Following screening and informed consent, patients with medically refractory UC were randomized in a 2:1 fashion to receive remestemcel-L, an ex vivo expanded allogeneic bone marrow derived MSC product, at a dose of 150 or 300 million MSCs versus placebo delivered via direct injection using a 23 G sclerotherapy needle at the time of colonoscopy. Patients were included if they had medically refractory UC defined as an established diagnosis for at least 6 months prior to study enrollment and had lost response to at least one monoclonal antibody in the past. Patients were evaluated with validated clinical and endoscopic scoring systems at 2 weeks, 6 weeks, and 3 months post MSC delivery. Patients randomized to control crossed over at 3 months to receive MSC treatment and followed the same schedule for post MSC evaluation.
A total of six patients were enrolled and treated; 4 were randomized to treatment and 2 to placebo. All had been on prior anti-TNF or anti integrin-therapy. There were no adverse and serious adverse events related to investigational product.

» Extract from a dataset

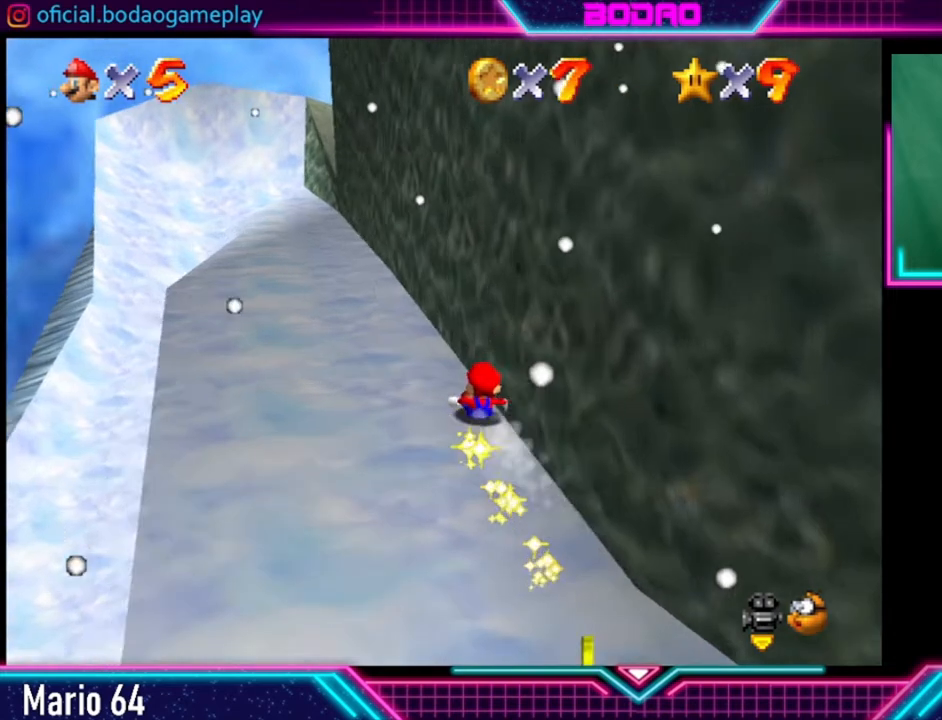
{"buttons": [], "left_stick": "center", "right_stick": "center", "events": []}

In the treatment group (n=4), the Mayo score and Mayo endoscopic severity score decreased in all patients by two weeks after MSC delivery. By six weeks post MSC treatment, all treated patients had achieved clinical and endoscopic remission as defined by the Mayo score and Mayo endoscopic severity score. Patient reported number of daily bowel movements decreased as did urgency and presence of blood in the stool. With regard to patient reported outcomes, at three months, based on the inflammatory bowel disease patient reported treatment impact (IBD-PRTI), all patients were extremely satisfied or satisfied with their MSC treatment. Treated response was described as excellent or good in all patients.
In the control group (n=2), the Mayo score did not decrease. Patient reported number of daily bowel movements increased as did the number reporting blood in their stool; urgency remained unchanged. With regard to patient reported outcomes, at three months, based on the IBD-PRTI, one patient was neutral, and one patient was dissatisfied. Treated response was described as poor or unchanged in control patients.
MSCs offer a safe alternative therapeutic for the treatment of medically refractory UC. Early data suggests improved clinical and endoscopic scores by as early as two weeks following MSC delivery.